_The problem_: Copy the following lines exactly as they appear, one after another.

(Items from a dataset)

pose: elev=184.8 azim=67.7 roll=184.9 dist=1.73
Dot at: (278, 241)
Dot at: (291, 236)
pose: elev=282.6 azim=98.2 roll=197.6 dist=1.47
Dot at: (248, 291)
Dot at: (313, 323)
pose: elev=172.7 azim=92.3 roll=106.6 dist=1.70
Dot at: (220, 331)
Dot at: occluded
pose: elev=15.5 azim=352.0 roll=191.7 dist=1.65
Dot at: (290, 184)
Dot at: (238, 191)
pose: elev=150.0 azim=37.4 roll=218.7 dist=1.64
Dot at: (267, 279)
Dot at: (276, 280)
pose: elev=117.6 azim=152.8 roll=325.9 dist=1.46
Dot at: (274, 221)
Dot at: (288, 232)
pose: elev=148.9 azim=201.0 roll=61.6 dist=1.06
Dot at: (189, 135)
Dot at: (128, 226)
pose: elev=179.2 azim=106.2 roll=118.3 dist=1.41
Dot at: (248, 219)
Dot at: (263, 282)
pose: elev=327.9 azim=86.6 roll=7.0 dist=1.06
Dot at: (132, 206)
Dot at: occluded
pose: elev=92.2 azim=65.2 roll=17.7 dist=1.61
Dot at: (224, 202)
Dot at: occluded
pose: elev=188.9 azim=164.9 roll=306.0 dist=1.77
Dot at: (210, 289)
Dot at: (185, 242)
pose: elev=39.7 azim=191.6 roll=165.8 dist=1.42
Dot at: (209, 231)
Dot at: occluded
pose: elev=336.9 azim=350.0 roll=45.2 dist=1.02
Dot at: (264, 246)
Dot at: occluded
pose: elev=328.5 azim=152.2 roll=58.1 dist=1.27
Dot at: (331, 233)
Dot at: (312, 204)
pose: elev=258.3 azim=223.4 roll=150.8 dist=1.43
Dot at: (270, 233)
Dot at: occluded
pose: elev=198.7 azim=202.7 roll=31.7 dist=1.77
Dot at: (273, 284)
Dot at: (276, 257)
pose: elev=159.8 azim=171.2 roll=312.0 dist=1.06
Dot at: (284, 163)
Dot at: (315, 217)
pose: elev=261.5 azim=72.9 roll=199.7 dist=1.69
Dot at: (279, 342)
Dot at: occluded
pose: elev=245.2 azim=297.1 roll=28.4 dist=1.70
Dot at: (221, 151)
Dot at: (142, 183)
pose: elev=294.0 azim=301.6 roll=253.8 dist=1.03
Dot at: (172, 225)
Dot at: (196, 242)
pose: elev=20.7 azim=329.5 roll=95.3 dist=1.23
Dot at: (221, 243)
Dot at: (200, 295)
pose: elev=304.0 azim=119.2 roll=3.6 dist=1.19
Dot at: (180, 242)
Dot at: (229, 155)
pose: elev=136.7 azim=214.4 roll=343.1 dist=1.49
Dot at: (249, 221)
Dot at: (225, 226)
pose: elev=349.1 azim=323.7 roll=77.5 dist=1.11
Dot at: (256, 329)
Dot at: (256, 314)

_Task response_:
pose: elev=184.8 azim=67.7 roll=184.9 dist=1.73
Dot at: (278, 241)
Dot at: (291, 236)
pose: elev=282.6 azim=98.2 roll=197.6 dist=1.47
Dot at: (248, 291)
Dot at: (313, 323)
pose: elev=172.7 azim=92.3 roll=106.6 dist=1.70
Dot at: (220, 331)
Dot at: occluded
pose: elev=15.5 azim=352.0 roll=191.7 dist=1.65
Dot at: (290, 184)
Dot at: (238, 191)
pose: elev=150.0 azim=37.4 roll=218.7 dist=1.64
Dot at: (267, 279)
Dot at: (276, 280)
pose: elev=117.6 azim=152.8 roll=325.9 dist=1.46
Dot at: (274, 221)
Dot at: (288, 232)
pose: elev=148.9 azim=201.0 roll=61.6 dist=1.06
Dot at: (189, 135)
Dot at: (128, 226)
pose: elev=179.2 azim=106.2 roll=118.3 dist=1.41
Dot at: (248, 219)
Dot at: (263, 282)
pose: elev=327.9 azim=86.6 roll=7.0 dist=1.06
Dot at: (132, 206)
Dot at: occluded
pose: elev=92.2 azim=65.2 roll=17.7 dist=1.61
Dot at: (224, 202)
Dot at: occluded
pose: elev=188.9 azim=164.9 roll=306.0 dist=1.77
Dot at: (210, 289)
Dot at: (185, 242)
pose: elev=39.7 azim=191.6 roll=165.8 dist=1.42
Dot at: (209, 231)
Dot at: occluded
pose: elev=336.9 azim=350.0 roll=45.2 dist=1.02
Dot at: (264, 246)
Dot at: occluded
pose: elev=328.5 azim=152.2 roll=58.1 dist=1.27
Dot at: (331, 233)
Dot at: (312, 204)
pose: elev=258.3 azim=223.4 roll=150.8 dist=1.43
Dot at: (270, 233)
Dot at: occluded
pose: elev=198.7 azim=202.7 roll=31.7 dist=1.77
Dot at: (273, 284)
Dot at: (276, 257)
pose: elev=159.8 azim=171.2 roll=312.0 dist=1.06
Dot at: (284, 163)
Dot at: (315, 217)
pose: elev=261.5 azim=72.9 roll=199.7 dist=1.69
Dot at: (279, 342)
Dot at: occluded
pose: elev=245.2 azim=297.1 roll=28.4 dist=1.70
Dot at: (221, 151)
Dot at: (142, 183)
pose: elev=294.0 azim=301.6 roll=253.8 dist=1.03
Dot at: (172, 225)
Dot at: (196, 242)
pose: elev=20.7 azim=329.5 roll=95.3 dist=1.23
Dot at: (221, 243)
Dot at: (200, 295)
pose: elev=304.0 azim=119.2 roll=3.6 dist=1.19
Dot at: (180, 242)
Dot at: (229, 155)
pose: elev=136.7 azim=214.4 roll=343.1 dist=1.49
Dot at: (249, 221)
Dot at: (225, 226)
pose: elev=349.1 azim=323.7 roll=77.5 dist=1.11
Dot at: (256, 329)
Dot at: (256, 314)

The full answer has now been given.